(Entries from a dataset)
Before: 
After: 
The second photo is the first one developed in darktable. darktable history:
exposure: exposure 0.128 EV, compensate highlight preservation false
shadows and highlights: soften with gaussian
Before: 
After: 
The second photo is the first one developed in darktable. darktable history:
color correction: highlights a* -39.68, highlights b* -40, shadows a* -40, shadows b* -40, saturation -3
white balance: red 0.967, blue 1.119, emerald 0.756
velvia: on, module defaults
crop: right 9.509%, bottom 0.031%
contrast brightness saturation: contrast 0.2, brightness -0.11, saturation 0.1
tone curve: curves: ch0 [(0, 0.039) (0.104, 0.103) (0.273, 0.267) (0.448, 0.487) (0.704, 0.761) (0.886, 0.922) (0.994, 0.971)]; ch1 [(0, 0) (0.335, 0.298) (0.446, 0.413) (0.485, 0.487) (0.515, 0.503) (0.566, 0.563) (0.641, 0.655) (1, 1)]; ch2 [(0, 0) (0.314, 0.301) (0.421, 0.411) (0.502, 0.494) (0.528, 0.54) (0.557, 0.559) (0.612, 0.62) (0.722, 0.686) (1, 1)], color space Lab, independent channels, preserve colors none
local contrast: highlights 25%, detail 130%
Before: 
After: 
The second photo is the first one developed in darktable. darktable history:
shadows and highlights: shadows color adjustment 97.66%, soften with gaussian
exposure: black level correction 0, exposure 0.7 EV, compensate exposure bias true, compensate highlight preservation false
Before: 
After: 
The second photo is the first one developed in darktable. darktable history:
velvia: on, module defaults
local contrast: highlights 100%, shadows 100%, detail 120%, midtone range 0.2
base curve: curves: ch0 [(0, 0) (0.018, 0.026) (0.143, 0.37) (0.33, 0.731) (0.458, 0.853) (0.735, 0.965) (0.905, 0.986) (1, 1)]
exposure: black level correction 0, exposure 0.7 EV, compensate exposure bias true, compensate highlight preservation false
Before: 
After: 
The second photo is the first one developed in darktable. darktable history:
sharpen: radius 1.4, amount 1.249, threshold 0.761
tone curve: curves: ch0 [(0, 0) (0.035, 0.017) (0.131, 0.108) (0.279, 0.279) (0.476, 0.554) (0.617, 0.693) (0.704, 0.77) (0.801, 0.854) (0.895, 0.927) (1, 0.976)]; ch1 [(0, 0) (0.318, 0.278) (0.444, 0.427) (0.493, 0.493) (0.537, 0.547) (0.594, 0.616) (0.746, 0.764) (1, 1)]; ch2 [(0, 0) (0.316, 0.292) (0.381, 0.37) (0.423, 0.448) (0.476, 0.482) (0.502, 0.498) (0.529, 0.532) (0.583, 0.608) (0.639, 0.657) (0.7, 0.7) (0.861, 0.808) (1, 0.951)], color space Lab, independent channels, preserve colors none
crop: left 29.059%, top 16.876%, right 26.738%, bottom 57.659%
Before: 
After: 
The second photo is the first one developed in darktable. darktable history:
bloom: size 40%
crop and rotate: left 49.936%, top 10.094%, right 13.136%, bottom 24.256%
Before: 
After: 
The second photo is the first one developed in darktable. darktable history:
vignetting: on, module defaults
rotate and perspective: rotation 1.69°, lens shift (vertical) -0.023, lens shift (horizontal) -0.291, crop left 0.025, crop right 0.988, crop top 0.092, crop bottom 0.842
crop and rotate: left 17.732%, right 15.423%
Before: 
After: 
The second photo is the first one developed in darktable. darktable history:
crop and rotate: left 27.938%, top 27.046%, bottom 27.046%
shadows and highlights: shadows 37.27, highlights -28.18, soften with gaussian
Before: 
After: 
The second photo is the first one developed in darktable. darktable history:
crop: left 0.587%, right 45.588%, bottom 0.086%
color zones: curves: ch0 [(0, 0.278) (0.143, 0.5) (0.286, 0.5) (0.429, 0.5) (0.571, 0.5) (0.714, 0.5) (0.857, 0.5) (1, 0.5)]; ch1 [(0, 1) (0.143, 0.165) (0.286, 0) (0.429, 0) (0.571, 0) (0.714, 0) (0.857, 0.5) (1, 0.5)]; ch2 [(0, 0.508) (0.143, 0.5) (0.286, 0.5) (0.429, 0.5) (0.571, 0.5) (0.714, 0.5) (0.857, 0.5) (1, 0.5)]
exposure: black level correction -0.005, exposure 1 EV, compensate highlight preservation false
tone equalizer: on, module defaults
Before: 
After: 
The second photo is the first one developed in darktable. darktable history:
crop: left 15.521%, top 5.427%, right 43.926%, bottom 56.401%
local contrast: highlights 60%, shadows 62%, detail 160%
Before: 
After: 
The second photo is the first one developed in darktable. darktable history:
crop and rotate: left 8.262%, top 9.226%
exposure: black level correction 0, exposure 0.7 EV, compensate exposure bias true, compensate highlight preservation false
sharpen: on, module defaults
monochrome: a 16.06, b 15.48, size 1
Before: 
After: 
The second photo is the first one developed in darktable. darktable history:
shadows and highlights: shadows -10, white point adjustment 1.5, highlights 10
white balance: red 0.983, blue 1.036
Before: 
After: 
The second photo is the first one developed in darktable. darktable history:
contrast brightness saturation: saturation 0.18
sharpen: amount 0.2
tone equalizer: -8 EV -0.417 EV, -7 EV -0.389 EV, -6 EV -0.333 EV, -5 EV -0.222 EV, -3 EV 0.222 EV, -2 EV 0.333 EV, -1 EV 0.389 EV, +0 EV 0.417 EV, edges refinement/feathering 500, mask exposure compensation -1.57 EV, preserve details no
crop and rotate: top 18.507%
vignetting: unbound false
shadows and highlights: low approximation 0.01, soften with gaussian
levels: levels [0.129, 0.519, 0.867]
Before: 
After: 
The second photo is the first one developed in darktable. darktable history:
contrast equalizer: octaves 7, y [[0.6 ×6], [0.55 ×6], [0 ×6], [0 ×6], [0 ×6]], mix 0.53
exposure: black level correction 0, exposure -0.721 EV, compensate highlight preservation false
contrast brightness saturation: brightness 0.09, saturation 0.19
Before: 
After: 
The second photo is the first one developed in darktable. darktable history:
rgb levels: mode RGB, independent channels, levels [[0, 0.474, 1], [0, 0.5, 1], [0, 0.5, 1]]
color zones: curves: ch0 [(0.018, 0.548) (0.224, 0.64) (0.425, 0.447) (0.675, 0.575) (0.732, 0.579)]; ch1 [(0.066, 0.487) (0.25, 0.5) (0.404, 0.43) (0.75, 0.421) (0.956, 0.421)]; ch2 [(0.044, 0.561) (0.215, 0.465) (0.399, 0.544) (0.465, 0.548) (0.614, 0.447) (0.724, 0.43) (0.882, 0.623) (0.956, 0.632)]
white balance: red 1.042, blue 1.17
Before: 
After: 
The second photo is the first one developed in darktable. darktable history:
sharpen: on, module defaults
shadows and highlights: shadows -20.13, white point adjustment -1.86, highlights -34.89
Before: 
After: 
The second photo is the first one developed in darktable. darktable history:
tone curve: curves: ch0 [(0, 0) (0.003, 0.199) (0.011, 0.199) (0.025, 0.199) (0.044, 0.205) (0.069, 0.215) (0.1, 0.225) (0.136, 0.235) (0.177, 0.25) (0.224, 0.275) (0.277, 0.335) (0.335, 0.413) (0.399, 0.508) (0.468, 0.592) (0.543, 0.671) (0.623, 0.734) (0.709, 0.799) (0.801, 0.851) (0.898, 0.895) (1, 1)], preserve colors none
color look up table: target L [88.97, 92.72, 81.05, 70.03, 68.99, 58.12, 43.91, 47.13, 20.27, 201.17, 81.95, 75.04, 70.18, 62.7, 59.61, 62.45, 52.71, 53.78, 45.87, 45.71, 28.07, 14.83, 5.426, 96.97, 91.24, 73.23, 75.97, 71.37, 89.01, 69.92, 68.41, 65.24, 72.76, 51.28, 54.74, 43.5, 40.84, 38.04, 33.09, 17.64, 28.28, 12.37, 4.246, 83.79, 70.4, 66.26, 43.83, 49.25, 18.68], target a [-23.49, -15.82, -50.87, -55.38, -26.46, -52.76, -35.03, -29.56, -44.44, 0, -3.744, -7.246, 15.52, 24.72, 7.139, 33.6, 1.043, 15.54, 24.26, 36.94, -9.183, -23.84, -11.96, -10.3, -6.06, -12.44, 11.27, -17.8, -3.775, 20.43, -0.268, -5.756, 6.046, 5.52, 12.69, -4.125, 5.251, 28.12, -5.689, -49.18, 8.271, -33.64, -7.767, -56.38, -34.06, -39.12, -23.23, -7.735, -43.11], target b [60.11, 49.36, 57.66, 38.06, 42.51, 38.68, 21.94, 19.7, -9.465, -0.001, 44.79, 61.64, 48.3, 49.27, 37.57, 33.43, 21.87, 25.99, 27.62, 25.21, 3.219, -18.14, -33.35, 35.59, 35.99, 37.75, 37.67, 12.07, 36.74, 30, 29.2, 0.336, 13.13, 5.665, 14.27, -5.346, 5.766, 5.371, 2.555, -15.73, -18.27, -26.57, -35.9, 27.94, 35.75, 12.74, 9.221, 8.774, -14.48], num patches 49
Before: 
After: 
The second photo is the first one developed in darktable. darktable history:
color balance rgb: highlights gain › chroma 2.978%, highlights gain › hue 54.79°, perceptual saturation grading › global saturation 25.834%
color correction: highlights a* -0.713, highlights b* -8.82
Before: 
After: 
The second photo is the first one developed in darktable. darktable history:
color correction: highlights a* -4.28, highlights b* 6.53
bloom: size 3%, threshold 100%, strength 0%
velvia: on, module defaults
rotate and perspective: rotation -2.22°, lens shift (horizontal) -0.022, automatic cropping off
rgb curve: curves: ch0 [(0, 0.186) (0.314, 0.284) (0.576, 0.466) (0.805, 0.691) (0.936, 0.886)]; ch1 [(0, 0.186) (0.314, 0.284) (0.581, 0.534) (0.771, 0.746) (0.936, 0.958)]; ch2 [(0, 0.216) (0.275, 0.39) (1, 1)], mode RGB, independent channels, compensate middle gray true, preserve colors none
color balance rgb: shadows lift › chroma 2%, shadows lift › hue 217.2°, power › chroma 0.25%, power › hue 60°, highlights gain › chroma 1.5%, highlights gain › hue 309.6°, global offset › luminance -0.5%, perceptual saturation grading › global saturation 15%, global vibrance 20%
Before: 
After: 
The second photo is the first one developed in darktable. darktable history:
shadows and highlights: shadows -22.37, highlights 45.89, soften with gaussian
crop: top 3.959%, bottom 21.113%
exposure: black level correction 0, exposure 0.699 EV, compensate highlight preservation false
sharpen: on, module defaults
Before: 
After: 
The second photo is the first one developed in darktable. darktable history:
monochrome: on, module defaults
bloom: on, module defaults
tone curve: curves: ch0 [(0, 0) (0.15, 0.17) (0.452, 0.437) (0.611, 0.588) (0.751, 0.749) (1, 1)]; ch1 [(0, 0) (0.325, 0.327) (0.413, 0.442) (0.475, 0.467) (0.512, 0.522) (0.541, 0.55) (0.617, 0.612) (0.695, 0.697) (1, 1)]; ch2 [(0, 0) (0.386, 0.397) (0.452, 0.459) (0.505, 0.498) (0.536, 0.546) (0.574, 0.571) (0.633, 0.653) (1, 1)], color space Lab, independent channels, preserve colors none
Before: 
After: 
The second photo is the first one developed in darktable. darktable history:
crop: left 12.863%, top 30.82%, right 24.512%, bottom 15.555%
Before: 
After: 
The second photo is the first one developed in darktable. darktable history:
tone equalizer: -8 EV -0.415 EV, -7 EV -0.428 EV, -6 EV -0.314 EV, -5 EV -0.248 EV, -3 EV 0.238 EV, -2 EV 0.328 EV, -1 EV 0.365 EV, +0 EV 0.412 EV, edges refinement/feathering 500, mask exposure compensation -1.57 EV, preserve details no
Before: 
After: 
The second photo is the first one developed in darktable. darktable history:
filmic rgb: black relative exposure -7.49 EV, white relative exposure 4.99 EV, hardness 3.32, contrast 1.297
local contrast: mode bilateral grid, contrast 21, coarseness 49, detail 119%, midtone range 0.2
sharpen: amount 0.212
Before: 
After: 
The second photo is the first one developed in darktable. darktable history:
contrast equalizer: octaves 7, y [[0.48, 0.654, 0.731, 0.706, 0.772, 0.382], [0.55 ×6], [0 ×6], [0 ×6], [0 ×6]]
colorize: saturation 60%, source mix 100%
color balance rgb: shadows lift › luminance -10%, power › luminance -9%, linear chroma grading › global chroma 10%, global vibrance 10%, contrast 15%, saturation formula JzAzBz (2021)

# What you have to do
Rewrite the items from the start through the line containing "shadows and highlights: soften with gaussian", substituting "processed" for "developed" and leaving everything else unchanged.

# Exercise solution
Before: 
After: 
The second photo is the first one processed in darktable. darktable history:
exposure: exposure 0.128 EV, compensate highlight preservation false
shadows and highlights: soften with gaussian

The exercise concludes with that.